On the one hand, the molecular dynamics method at the heart of ReaxFF is limited to simulations of time and lengths around the nanoscale, whereas many relevant processes occur infrequently, beyond the microsecond time scale. On the other hand, statistical mechanics models, such as (kinetic) Monte Carlo molecular models, allow the calculation of macroscopic observables without necessarily following the dynamics of the systems, deriving them from an accurate sampling of all equivalent microscopic configurations of the system. Therefore, the time-scale problem of the MD approach can be solved by coupling it to statistical mechanics models, on which SCM has expertise. The first task in the project was thus to assess the available acceleration schemes, choosing the most suitable one. This proved to be the collective variable-driven hyperdynamics (CVHD) method, described by Prof. Dr. Erik Neyts and collaborators. Such method yields speedup factors of up to nine orders of magnitude, reaching a time scale of seconds while still accurately reproducing correct dynamics. Crucially, such scheme requires almost no user input, thanks to its self-learning nature, which makes it especially accessible for non-experts.

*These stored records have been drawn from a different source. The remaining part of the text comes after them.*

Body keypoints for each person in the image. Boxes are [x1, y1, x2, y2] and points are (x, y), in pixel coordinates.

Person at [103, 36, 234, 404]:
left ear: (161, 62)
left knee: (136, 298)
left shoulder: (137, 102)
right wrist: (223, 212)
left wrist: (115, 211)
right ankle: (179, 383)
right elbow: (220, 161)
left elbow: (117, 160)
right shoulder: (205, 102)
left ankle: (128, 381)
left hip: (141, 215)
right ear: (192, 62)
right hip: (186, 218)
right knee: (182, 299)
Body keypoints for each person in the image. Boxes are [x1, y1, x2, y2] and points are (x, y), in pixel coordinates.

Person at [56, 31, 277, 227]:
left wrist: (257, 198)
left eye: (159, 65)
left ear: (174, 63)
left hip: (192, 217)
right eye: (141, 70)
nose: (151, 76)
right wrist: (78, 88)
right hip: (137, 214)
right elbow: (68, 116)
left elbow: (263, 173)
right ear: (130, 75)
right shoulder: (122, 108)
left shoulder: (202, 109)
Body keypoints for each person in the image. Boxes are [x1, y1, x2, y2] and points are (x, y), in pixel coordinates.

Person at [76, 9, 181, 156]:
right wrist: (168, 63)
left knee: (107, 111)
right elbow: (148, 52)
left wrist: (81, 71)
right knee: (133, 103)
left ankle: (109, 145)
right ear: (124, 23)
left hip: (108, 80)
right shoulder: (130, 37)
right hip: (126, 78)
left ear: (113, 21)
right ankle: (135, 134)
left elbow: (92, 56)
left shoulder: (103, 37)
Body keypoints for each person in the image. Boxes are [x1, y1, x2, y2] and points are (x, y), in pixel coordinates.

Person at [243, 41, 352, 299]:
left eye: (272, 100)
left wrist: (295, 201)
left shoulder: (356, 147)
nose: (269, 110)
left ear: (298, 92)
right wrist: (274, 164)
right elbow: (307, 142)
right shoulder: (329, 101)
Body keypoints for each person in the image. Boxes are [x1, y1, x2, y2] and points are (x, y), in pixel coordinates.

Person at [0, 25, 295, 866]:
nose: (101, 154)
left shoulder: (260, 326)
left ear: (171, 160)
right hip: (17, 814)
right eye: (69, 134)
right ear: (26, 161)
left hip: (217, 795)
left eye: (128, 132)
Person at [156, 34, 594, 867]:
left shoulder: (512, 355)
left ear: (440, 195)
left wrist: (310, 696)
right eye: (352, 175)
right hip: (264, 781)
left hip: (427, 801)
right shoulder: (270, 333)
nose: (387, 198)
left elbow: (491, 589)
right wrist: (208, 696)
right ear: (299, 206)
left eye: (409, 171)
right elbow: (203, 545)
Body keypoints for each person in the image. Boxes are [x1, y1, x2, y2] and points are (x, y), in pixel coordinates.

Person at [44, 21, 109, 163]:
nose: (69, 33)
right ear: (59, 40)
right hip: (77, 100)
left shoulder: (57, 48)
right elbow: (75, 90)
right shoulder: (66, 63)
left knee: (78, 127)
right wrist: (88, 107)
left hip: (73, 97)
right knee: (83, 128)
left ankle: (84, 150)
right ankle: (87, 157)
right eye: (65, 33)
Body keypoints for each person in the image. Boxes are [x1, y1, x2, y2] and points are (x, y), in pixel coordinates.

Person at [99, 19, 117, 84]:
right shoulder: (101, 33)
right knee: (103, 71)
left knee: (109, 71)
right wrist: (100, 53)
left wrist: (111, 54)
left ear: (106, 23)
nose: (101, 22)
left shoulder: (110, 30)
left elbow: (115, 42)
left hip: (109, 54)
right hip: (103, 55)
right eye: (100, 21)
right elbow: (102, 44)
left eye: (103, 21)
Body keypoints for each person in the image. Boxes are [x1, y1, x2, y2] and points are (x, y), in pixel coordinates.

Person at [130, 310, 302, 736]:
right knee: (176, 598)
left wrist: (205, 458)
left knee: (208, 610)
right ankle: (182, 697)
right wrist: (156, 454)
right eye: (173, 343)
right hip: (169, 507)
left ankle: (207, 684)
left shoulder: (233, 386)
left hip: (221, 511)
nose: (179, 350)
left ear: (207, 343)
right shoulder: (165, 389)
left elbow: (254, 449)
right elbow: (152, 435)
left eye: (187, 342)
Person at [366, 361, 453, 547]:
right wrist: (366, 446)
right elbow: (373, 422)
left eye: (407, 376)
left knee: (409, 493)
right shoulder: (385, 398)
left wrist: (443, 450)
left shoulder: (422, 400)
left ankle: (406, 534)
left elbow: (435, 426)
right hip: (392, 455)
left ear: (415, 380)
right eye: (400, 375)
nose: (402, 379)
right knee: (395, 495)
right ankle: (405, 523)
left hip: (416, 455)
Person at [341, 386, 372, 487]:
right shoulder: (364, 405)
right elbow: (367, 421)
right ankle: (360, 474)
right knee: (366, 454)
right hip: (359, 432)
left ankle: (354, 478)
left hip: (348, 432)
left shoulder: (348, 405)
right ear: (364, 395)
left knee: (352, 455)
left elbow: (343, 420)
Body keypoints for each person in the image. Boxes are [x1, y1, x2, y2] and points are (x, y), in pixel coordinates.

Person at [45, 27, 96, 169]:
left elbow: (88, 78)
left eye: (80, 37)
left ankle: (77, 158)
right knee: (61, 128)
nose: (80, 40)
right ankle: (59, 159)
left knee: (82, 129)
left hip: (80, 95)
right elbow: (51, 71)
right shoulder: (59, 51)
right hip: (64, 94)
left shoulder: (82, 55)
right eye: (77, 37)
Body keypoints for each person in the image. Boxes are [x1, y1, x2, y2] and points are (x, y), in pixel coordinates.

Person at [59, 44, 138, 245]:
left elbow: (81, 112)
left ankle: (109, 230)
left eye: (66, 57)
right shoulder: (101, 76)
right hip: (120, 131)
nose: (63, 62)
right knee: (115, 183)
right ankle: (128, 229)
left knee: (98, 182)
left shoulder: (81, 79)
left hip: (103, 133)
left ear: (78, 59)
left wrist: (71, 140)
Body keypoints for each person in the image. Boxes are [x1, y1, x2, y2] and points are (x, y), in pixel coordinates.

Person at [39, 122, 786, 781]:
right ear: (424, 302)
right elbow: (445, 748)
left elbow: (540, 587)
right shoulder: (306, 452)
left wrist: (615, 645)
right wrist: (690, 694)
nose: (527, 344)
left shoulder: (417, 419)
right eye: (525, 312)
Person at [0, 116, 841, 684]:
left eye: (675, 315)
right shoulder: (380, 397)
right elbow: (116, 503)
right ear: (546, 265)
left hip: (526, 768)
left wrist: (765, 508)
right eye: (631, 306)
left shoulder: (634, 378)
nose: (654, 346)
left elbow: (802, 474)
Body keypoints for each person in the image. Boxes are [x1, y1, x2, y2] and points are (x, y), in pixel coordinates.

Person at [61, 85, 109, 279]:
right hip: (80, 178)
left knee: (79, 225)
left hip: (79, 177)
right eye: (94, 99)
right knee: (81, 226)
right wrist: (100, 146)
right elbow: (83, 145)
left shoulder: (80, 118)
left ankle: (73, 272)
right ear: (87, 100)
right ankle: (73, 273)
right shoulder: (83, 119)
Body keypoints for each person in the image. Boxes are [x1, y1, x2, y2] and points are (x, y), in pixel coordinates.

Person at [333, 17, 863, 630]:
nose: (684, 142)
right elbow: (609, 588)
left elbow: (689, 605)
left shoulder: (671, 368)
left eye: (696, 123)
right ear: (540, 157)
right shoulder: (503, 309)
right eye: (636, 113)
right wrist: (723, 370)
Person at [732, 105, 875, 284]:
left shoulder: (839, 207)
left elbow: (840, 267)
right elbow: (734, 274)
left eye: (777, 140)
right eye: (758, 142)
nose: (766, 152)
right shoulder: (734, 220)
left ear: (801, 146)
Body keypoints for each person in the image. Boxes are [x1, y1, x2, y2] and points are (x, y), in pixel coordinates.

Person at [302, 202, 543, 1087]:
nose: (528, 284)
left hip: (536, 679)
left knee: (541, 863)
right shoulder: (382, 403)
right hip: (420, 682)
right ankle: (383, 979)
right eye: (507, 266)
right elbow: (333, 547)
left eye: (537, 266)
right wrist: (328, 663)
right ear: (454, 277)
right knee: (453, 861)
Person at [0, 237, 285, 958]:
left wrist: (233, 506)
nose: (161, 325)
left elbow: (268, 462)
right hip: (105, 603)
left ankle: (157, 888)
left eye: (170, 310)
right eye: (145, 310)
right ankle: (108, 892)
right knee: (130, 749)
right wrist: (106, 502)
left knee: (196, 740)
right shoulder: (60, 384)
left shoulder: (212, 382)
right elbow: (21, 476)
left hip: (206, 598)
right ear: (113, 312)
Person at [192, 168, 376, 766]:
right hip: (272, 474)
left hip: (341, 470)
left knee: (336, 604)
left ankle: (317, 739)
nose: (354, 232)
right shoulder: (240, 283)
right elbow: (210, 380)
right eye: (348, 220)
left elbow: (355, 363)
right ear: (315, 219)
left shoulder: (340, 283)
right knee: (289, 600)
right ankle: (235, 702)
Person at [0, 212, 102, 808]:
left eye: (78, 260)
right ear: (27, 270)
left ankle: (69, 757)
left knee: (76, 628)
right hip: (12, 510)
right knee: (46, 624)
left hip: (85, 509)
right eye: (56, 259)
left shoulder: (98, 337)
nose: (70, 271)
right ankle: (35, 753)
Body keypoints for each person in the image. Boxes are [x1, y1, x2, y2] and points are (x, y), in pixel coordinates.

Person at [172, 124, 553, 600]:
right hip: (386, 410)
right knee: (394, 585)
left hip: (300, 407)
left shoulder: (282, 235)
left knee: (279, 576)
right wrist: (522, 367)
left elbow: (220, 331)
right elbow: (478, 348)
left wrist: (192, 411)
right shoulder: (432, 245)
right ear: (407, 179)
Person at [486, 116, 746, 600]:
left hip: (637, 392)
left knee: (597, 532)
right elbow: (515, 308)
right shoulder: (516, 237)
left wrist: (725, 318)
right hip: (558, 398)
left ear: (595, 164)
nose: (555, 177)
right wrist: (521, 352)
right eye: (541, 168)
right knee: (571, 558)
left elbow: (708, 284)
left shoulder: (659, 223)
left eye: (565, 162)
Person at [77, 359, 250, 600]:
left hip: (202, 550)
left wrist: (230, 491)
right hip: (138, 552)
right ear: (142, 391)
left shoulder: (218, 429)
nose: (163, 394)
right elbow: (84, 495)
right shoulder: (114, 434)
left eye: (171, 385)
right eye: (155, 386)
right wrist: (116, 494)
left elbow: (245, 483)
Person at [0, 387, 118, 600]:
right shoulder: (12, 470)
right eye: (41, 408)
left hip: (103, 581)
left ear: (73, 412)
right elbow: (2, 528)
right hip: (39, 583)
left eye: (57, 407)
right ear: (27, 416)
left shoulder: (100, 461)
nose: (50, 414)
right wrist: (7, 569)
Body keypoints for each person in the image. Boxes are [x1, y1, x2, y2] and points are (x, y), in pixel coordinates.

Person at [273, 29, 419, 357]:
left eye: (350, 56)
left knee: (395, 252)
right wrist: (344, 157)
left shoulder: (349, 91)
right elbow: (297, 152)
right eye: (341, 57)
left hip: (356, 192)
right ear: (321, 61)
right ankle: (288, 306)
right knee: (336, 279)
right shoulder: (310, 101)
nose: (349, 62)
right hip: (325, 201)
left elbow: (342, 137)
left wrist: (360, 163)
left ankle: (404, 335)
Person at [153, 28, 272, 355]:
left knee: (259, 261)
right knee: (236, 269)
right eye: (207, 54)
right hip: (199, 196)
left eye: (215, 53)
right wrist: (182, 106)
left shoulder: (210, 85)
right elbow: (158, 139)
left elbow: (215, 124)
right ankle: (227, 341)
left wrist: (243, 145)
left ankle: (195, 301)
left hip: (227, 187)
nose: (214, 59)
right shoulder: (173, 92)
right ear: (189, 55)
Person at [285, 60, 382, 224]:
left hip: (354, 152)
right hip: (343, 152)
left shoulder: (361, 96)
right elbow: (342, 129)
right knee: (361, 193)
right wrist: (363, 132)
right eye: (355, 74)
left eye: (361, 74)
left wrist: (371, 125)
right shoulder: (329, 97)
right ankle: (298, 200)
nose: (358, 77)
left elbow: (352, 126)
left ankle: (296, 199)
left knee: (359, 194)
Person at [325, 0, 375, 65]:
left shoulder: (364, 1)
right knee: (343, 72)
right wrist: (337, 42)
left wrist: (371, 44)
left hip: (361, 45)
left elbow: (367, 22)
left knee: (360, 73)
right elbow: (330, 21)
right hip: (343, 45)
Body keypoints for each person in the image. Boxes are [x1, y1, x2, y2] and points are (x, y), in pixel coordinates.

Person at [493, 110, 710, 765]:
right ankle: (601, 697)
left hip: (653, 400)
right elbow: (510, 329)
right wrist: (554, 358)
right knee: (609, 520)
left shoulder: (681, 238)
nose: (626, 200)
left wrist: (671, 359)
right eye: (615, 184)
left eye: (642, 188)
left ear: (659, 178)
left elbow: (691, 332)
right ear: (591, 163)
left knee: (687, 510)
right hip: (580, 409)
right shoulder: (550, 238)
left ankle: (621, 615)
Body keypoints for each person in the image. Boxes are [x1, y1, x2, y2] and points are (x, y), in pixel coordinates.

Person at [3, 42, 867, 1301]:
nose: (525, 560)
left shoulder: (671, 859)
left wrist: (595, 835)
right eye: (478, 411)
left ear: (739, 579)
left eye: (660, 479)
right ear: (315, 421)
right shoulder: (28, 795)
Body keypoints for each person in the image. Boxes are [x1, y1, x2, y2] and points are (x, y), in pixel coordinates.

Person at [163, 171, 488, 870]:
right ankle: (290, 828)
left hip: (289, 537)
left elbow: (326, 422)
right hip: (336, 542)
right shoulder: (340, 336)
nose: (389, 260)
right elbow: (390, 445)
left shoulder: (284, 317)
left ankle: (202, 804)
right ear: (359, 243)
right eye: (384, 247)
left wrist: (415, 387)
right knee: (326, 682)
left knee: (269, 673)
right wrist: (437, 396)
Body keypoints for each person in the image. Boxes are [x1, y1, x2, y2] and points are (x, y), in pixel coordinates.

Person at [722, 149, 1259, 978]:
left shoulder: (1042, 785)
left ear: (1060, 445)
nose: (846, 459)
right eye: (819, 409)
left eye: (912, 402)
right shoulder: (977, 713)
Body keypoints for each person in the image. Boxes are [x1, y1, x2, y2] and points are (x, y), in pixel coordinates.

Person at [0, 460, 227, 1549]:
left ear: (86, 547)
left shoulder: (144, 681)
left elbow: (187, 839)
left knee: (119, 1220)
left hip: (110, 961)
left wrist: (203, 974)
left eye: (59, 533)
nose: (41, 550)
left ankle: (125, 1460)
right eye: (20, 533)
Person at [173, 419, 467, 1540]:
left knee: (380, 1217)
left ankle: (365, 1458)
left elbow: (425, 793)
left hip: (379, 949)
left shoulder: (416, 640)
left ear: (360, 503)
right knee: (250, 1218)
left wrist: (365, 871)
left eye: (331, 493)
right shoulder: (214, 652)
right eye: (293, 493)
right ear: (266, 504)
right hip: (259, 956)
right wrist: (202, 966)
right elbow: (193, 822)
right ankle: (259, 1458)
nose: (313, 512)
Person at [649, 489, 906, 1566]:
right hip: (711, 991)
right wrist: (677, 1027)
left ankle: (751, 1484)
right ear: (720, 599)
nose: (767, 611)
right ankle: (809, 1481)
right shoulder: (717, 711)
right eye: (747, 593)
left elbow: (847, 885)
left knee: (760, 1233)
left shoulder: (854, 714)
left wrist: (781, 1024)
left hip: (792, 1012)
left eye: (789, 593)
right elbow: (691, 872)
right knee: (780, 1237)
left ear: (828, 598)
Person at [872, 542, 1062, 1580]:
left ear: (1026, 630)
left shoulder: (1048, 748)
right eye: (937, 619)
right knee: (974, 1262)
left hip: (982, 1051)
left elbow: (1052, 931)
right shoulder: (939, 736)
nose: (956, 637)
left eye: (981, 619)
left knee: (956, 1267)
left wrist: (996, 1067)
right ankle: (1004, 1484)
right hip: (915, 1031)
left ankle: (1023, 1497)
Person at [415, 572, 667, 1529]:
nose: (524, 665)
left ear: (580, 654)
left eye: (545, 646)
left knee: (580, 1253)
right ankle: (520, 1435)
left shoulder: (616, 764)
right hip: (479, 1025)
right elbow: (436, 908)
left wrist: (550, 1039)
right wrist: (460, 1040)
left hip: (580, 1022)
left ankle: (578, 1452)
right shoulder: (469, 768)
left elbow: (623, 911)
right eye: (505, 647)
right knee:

The CVHD scheme was subsequently implemented into ReaxFF, coupling statistical mechanics with molecular dynamics and incorporating feedback from test-users. The result was released commercially in September 2018, as part of SCM’s Amsterdam Modeling Suite.
The speed-up obtained thanks to this work effectively extends the time scale of the simulations from nanoseconds to the (micro)seconds range. That represent a dramatic acceleration, opening the door to the modelling of materials processes previously out of reach. Such a powerful tool should lower the barrier for manufacturing companies to use modelling as a means to becoming more competitive, enabling a rational design approach and minimizing expensive and time-consuming experiments. In particular, manufacturing SMEs without the resources for traditional supercomputing resources should benefit from such an accessible, cost-effective solution.
ReaxFF's speed allows modelling processes such as the impact of a C60 buckyball on a graphene sheet.